No obstante, esa distinción no quita relevancia a la decisión de Vialidad Nacional, que durante casi dos años defendió el proyecto de autopista -incluso aceptando un mano a mano con Soria en la Asociación Libanesa- y finalmente modificó sus planes.

Vialidad cedió. No hay dudas ni pecado. Con mirada partidaria algunos dirán que hubo vencedores y vencidos. Con mirada más amplia otros interpretarán que siempre es positivo escuchar al que piensa distinto, reflexionar y retomar el vínculo desde otro lugar.

Pero la pregunta importante que viene ahora es cuánto cedió Vialidad. Entre los accesos de Mendoza y San Juan hay dos kilómetros y tres accesos, pero la traza que se extiende frente al ejido urbano roquense -desde Vintter a la rotonda de Paso Córdoba- tiene 6,2 kilómetros. Y si se contabiliza hasta el acceso a J.J. Gómez, hay que hablar de 8,3 kilómetros.

¿Qué ocurrirá en los cruces de Vintter, Jujuy, Damas Patricias y Félix Heredia? Soria también asumió el lunes un nuevo rol político.
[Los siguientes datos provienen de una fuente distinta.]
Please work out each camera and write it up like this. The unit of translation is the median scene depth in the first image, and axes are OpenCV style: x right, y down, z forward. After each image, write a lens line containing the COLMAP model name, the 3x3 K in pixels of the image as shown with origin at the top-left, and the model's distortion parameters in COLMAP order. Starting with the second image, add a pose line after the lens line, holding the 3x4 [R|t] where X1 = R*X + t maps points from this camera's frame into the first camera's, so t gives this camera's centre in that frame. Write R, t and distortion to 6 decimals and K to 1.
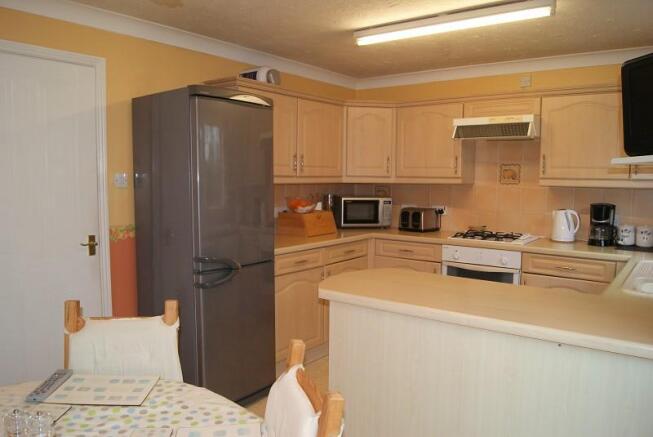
lens RADIAL K [[509.5, 0, 326.5], [0, 509.5, 218.5], [0, 0, 1]] dist [-0.076021, 0.001332]
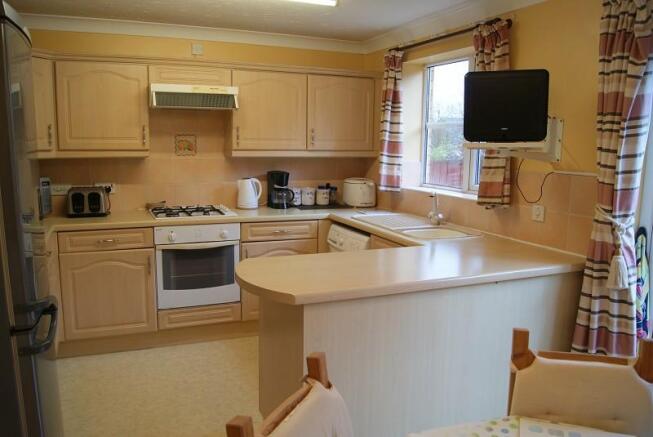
lens RADIAL K [[523.4, 0, 326.5], [0, 523.4, 218.5], [0, 0, 1]] dist [-0.068675, 0.001295]
pose [[0.494698, -0.127981, 0.859590, -0.410789], [0.063433, 0.991776, 0.111156, -0.046313], [-0.866747, -0.000462, 0.498748, 0.298896]]
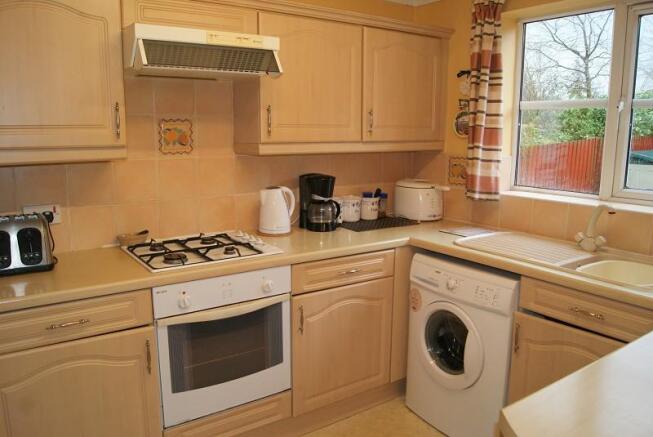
lens RADIAL K [[509.5, 0, 326.5], [0, 509.5, 218.5], [0, 0, 1]] dist [-0.076021, 0.001332]
pose [[0.314028, -0.169292, 0.934198, -0.161802], [0.080607, 0.985175, 0.151434, -0.075625], [-0.945986, 0.027749, 0.323019, 0.709103]]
Reclamó que se cumpla la promesa de reunirse durante marzo, pero también que se agilicen las obras de ampliación no sólo en Roca, sino en todo el Alto Valle.

Detectó allí un costado débil en el gobierno provincial, que durante estos casi dos años de debate nunca dijo “esta boca es mía”. Una posición tentadora para un candidato a gobernador, pero no exenta de riesgos.

¿Qué le dirá Soria a su compañera Claudia Montanaro si las únicas modificaciones se hacen en Roca y el acceso a Cervantes continúa con murallas?

El intendente recorre también la delgada línea de la paciencia de los usuarios de la ruta. Logró el acompañamiento de muchos vecinos para rechazar los pasos elevados, pero agotó buena parte del crédito para seguir planteando objeciones que dilaten los trabajos. Así pareció admitirlo el lunes cuando se atajó afirmando que “lo más importante es que la obra avance en los distintos tramos. Porque después nos quieren echar la culpa a los roquenses porque la obra no avanza”.

Ya lo decía un gremialista con años de experiencia en Unter: el éxito de un conflicto depende del inicio, pero sobre todo de saber terminarlo a tiempo.